Il Messaggero, 30 maggio 2018
Se l’impennata dello spread non rientra pagheremo 3 miliardi in più di interessi
Un aumento di 100 punti base su tutta la curva dei rendimenti provocherebbe un incremento della spesa per interessi di circa 2 miliardi il primo anno, crescente fino ai quasi 9 del quarto anno. La stima, o meglio l’analisi di sensitività, l’ha fatto appena poche settimane fa il ministero dell’Economia, includendola nel recente Documento di economia e finanza.
LA SIMULAZIONE
Quello che di solito è soprattutto un esercizio, una simulazione fatta in nome della prudenza, rischia stavolta di diventare realtà.

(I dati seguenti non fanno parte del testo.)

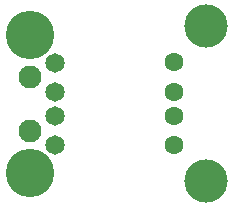
<source format=gbr>
%TF.GenerationSoftware,KiCad,Pcbnew,(5.1.6)-1*%
%TF.CreationDate,2021-09-24T15:49:20-04:00*%
%TF.ProjectId,USB-Data-Only,5553422d-4461-4746-912d-4f6e6c792e6b,rev?*%
%TF.SameCoordinates,Original*%
%TF.FileFunction,Soldermask,Top*%
%TF.FilePolarity,Negative*%
%FSLAX46Y46*%
G04 Gerber Fmt 4.6, Leading zero omitted, Abs format (unit mm)*
G04 Created by KiCad (PCBNEW (5.1.6)-1) date 2021-09-24 15:49:20*
%MOMM*%
%LPD*%
G01*
G04 APERTURE LIST*
%ADD10C,1.650000*%
%ADD11C,1.950000*%
%ADD12C,4.100000*%
%ADD13C,1.600000*%
%ADD14C,3.670000*%
G04 APERTURE END LIST*
D10*
%TO.C,J1*%
X148424000Y-76779000D03*
X148424000Y-74279000D03*
X148424000Y-72279000D03*
X148424000Y-69779000D03*
D11*
X146324000Y-70979000D03*
X146324000Y-75579000D03*
D12*
X146324000Y-79129000D03*
X146324000Y-67429000D03*
%TD*%
D13*
%TO.C,J2*%
X158495001Y-76768001D03*
X158495001Y-74268001D03*
X158495001Y-72268001D03*
X158495001Y-69768001D03*
D14*
X161205001Y-79838001D03*
X161205001Y-66698001D03*
%TD*%
M02*

</source>
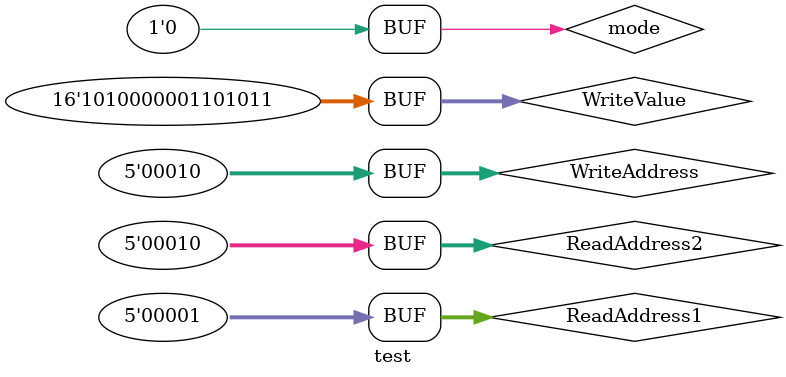
<source format=v>
`include "RegisterFile.v"

module test;

reg mode; // mode = 0 - Read Mode | mode = 1 - Write Mode

reg [5:1] WriteAddress;
reg [16:1] WriteValue;

reg [5:1] ReadAddress1, ReadAddress2;
wire [16:1] ReadValue1, ReadValue2;
RegisterFile_16Bit_32Size rf (mode, WriteAddress, WriteValue, ReadAddress1, ReadAddress2, ReadValue1, ReadValue2);

wire [16:1] Sum;
wire Carry;
// Adder16Bit addr (ReadValue1, ReadValue2, Sum, Carry);

initial begin
    $monitor($time, ": Read1: %b = %b (%d), Read2: %b = %b (%d)", 
        ReadAddress1, ReadValue1, ReadValue1, 
        ReadAddress2, ReadValue2, ReadValue2
    );
end

initial begin
    WriteAddress = 5'b00000;
    WriteValue = 16'b001001000110010;
    mode = 1'b1;
    #10
    mode = 1'b0; ReadAddress1 = 5'b00000; ReadAddress2 = 5'b00001;
    #10
    WriteAddress = 5'b00001; WriteValue = 16'b0001001001100011; #1 mode = 1'b1;
    #10
    mode = 1'b0; ReadAddress1 = 5'b00000; ReadAddress2 = 5'b00001;
    #10
    WriteAddress = 5'b00010; WriteValue = 16'b1010000001101011; #1 mode = 1'b1;
    #10
    mode = 1'b0; ReadAddress1 = 5'b00001; ReadAddress2 = 5'b00010;
end

endmodule
</source>
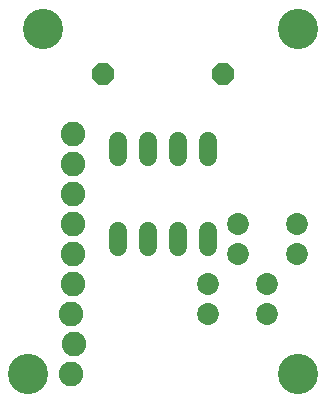
<source format=gts>
G75*
%MOIN*%
%OFA0B0*%
%FSLAX24Y24*%
%IPPOS*%
%LPD*%
%AMOC8*
5,1,8,0,0,1.08239X$1,22.5*
%
%ADD10C,0.1340*%
%ADD11C,0.0600*%
%ADD12C,0.0730*%
%ADD13OC8,0.0740*%
%ADD14C,0.0820*%
D10*
X001350Y001350D03*
X010350Y001350D03*
X010350Y012850D03*
X001850Y012850D03*
D11*
X004350Y009110D02*
X004350Y008590D01*
X005350Y008590D02*
X005350Y009110D01*
X006350Y009110D02*
X006350Y008590D01*
X007350Y008590D02*
X007350Y009110D01*
X007350Y006110D02*
X007350Y005590D01*
X006350Y005590D02*
X006350Y006110D01*
X005350Y006110D02*
X005350Y005590D01*
X004350Y005590D02*
X004350Y006110D01*
D12*
X007366Y004350D03*
X007366Y003350D03*
X008366Y005350D03*
X008366Y006350D03*
X009334Y004350D03*
X009334Y003350D03*
X010334Y005350D03*
X010334Y006350D03*
D13*
X007850Y011350D03*
X003850Y011350D03*
D14*
X002850Y009350D03*
X002850Y008350D03*
X002850Y007350D03*
X002850Y006350D03*
X002850Y005350D03*
X002850Y004350D03*
X002800Y003350D03*
X002900Y002350D03*
X002800Y001350D03*
M02*

</source>
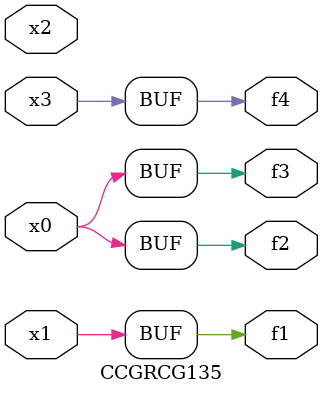
<source format=v>
module CCGRCG135(
	input x0, x1, x2, x3,
	output f1, f2, f3, f4
);
	assign f1 = x1;
	assign f2 = x0;
	assign f3 = x0;
	assign f4 = x3;
endmodule

</source>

O anche di superarla: in un mese, il rendimento dei Btp a 10 anni è passato dall’1,8 al 3,3 per cento circa. Nell’asta che si è tenuta ieri poi il Bot a sei mesi è stato collocato con un tasso dell’1,21 per cento, mentre a fine aprile il rendimento era negativo a quota -0,42. Insomma sembra che l’incremento effettivo dei tassi sia più vicino ai 150 che ai 100 punti base. Certo, tutti si augurano che questo balzo sia momentaneo e rientri, ma se invece dovesse consolidarsi allora l’effetto sulla spesa potrebbe andare dai circa 3 miliardi del primo anno ai 13-14 del quarto. La ragione di questo impatto graduale è naturalmente la politica accorta seguita dal Tesoro in questi anni di bassissimi tassi di interesse, che ha permesso di portare la vita media complessiva dei titoli di Stato a quasi sette anni. Vuol dire che i maggiori costi per il Tesoro si manifestano in modo diluito nel tempo, a mano a mano che i bond vanno in scadenza, mentre perdura ancora l’effetto positivo delle precedenti emissioni.
LE STIME
Tre miliardi circa è anche la riduzione della spesa per interessi che il ministero aveva messo in cantiere nelle stime per quest’anno, rispetto al valore di consuntivo del 2017: da 65,6 a 62,5 miliardi: dunque si può dire che questa sia la posta in gioco, anche se lo shock di questi giorni non si manifesterà per intero nel 2018 visto che siamo ormai nel mese di maggio. Sempre nelle stime fatte dall’esecutivo uscente prima della bufera sullo spread, il livello della spesa dovrebbe restare stabile 3 miliardi per poi crescere a 65,5 nel 2020 e a 68,3 nel 2021, ultimo anno dello scenario di previsione: valori destinati a lievitare se restassero acquisiti gli effetti di quanto avvenuto sui mercati in questi giorni.
Va sempre ricordato che l’andamento dei mercati è condizionato dalla presenza di un attore straordinario, la Banca centrale europea, che sta tuttora attuando il proprio programma di Quantitative easing (Qe) con il quale acquista titoli di Stato dei vari Paesi dell’area dell’euro. Le operazioni andranno avanti fino al mese di settembre; già da alcuni mesi l’importo degli acquisti è stato dimezzato senza che questo provocasse particolari conseguenze, come ha fatto notare ieri anche il governatore della Banca d’Italia Ignazio Visco. Da Francoforte c’è anche l’impegno a rinnovare i titoli in scadenza, anche quando sarà terminata la fase dei nuovi acquisti netti: dunque sarà un’uscita di scena lenta e graduale. Tuttavia è chiaro che quello a cavallo tra settembre e ottobre sarà un periodo delicato; che vedrebbe il nostro Paese ancora nella fase di formazione di un nuovo governo, se le prossime elezioni dovessero effettivamente svolgersi alla fine dell’estate, invece che a luglio come pure emerso in queste ultimissime ore.